I can totally relate. If you've saved your seeds and have plenty, and seeing them germinate gives you pleasure, you can always just give them to the compost gods and direct seed when the time comes and you haven't really lost anything. Alternatively, you can feed that need by growing some sprouts on your window ledge and adding them to dishes as a garnish or more. I often do that with sunflower seeds at this time of year. Also, when I've remembered to plan ahead and save some walking onion tops, I will put them in my south window. Outside at this time of year, they tend to get picked on by the slugs (my garden snakes are hibernating - darn them!). It's not as if they will produce a huge crop in the window, but they produce enough to add to a sandwich or some potato salad. Both of these approaches help me hold off on starting seeds that I know really won't do all that well - but I soooo... recognize the temptation of which you speak!
I feel so very impatient. I want Spring to come.
Jay Angler wrote:... Alternatively, you can feed that need by growing some sprouts on your window ledge and adding them to dishes as a garnish or more. I often do that with sunflower seeds at this time of year. ...
Jay Angler wrote:I've also got *very* heavy deer pressure. This limits my planting to protected areas. My attempts at redirecting the deer using plants they don't like has not succeeded reliably enough to count on it. This further restricts my available space, so if I'm trying to make every sq. foot count, starting most of my seeds in pots gives me better odds of success.
Off the topic, but have you considered planting things they DO like, but away from your food garden?

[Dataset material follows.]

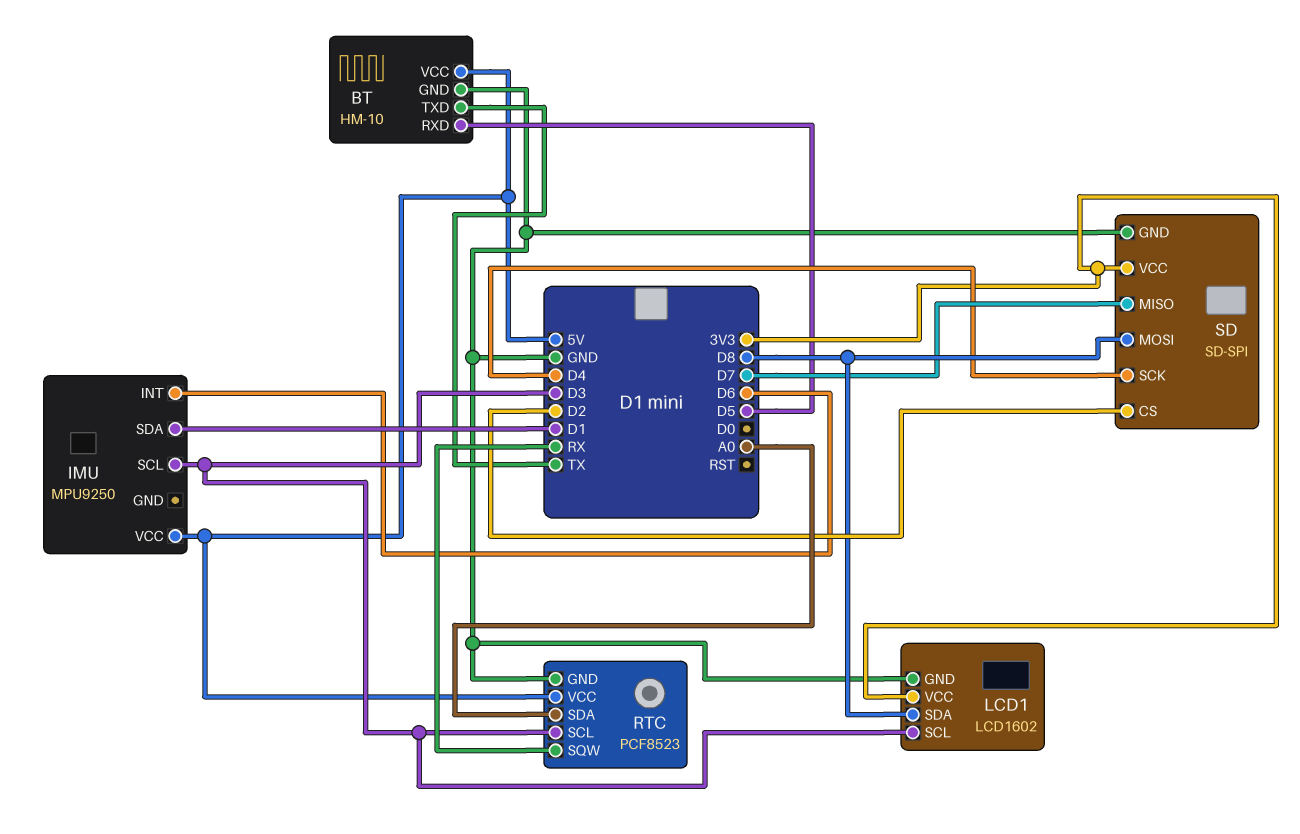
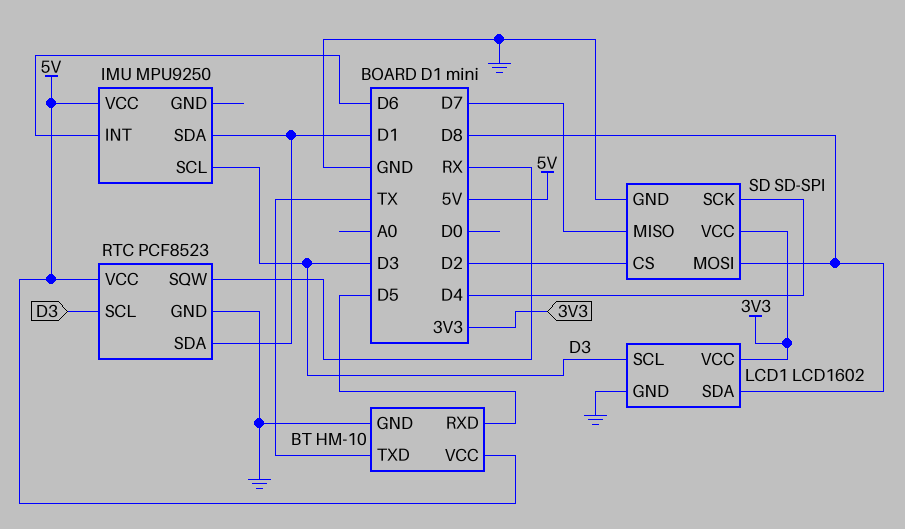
RTC pin SDA: A0 -> D1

Give them a path to follow with treats all along it, and you might have them skipping your area entirely.
Julie Reed wrote:Luckily tomatoes and peppers like to be transplanted. They grow better root systems than when they are direct seeded, especially if you transplant an inch deeper each time.
Lexie Smith wrote:I did a comparison this year using peat pots alongside regular pots and the difference is huge! The peat pots definitely inhibit the growth of the tomato plants. Anybody want a bunch of peat pots?
We have a huge problem with deer here and I get bags of hair from a local hair salon and sprinkle it around like mulch. It’s pretty good for mulch and excellent for deer repellent but it does require reapplication periodically.